▸ Texte à lire:
↓
Dans les 20 dernières années, la progression de l’emploi féminin total (tous secteurs confondus) repose principalement sur l’augmentation des emplois précaires de tous types occupés par des femmes. En effet, les femmes occupent la majorité des emplois atypiques et précaires, qui n’offrent pas les mêmes protections sociales ni les mêmes avantages sociaux que les emplois typiques, à temps plein. Le temps partiel est la facette la plus connue des emplois précaires, mais ceux-ci incluent plus largement tout emploi non standard, comme les mesures et programmes d’employabilité, le travail temporaire à durée déterminée, le travail avec les agences de placement ou le travail autonome [2]. En 2008, les femmes représentent plus de la moitie (52,1 %) des travailleurs atypiques, les deux tiers (66,6 %) des employés à temps partiel, plus de la moitie des travailleurs temporaires (51,6 %) et un tiers des travailleurs autonomes (36,9 %). Elles sont deux fois plus nombreuses que les hommes à travailler à temps partiel. [3]Elles sont syndiquées dans une proportion de 38,8 % en 2011 [4] Suivant les années, les femmes occupent entre 60 % et 70 % des emplois au salaire minimum alors qu’elles occupent .
46 % des emplois en général. Plusieurs femmes gagnent des salaires à peine plus élevés que le salaire minimum. [5] Encore aujourd’hui, les femmes ont 73,7 % des revenus totaux moyens des hommes [6]. Le taux d’emploi [7] des femmes issues de minorités visibles et des femmes ] migrantes est plus bas que le taux d’emploi de l’ensemble des femmes. Le taux de chômage de femmes immigrantes est de 11,3 % alors qu’il se situe à 6,2 % pour l’ensemble des femmes. En, 2005 elles gagnent 88 % des revenus des femmes non immigrées, une baisse par rapport à l’an 2000 [8]. À cause du racisme et du manque de reconnaissance des expériences et des diplômes obtenus à l’étranger, ces femmes sont doublement discriminées sur le marché du travail.

De nombreuses femmes aînées et à la retraite vivent une grande pauvreté, notamment due au fait qu’elles n’ont pas été assez longtemps sur le marché du travail pour cotiser suffisamment à la Régie des rentes du Québec. Pour plusieurs femmes, leur rente ne leur permet pas de sortir de la pauvreté et de vivre dignement. Les femmes en situation de handicap subissent de graves obstacles à l’emploi. Enfin, le cas des femmes recevant des prestations est aussi révélateur des grandes inégalités sociales induites par le capitalisme.
↑
▸ Données fournies:
↓
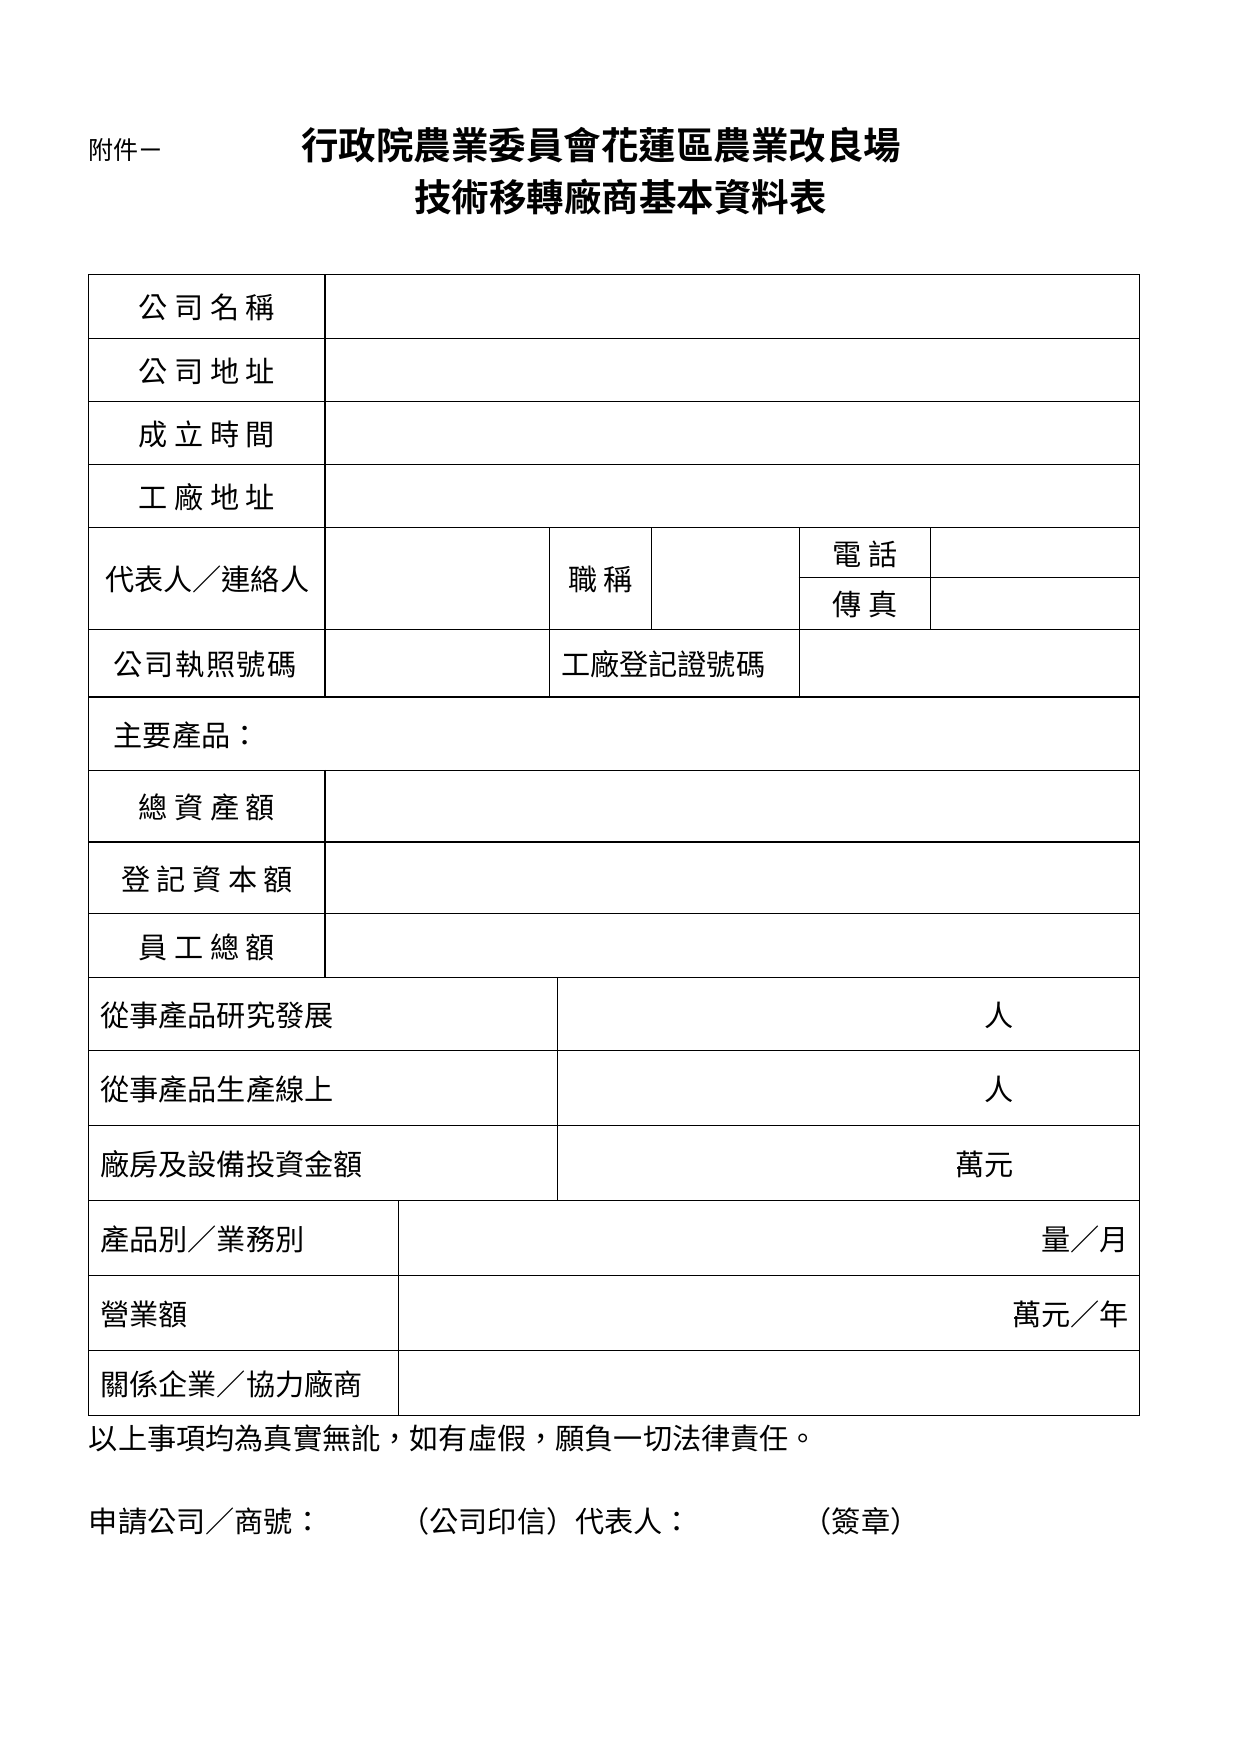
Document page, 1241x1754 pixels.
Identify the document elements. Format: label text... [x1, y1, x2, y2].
↑
▸ Consignes:
1: D'après le texte sur l'emploi des femmes, quel est le taux de chômage des femmes immigrantes ?
2: Recopiez le passage du texte sur l'emploi des femmes qui va de « De nombreuses femmes » jusqu'à « par le capitalisme. » inclus.

▸ Corrigé:
1: 11,3 %

2:
De nombreuses femmes aînées et à la retraite vivent une grande pauvreté, notamment due au fait qu’elles n’ont pas été assez longtemps sur le marché du travail pour cotiser suffisamment à la Régie des rentes du Québec. Pour plusieurs femmes, leur rente ne leur permet pas de sortir de la pauvreté et de vivre dignement. Les femmes en situation de handicap subissent de graves obstacles à l’emploi. Enfin, le cas des femmes recevant des prestations est aussi révélateur des grandes inégalités sociales induites par le capitalisme.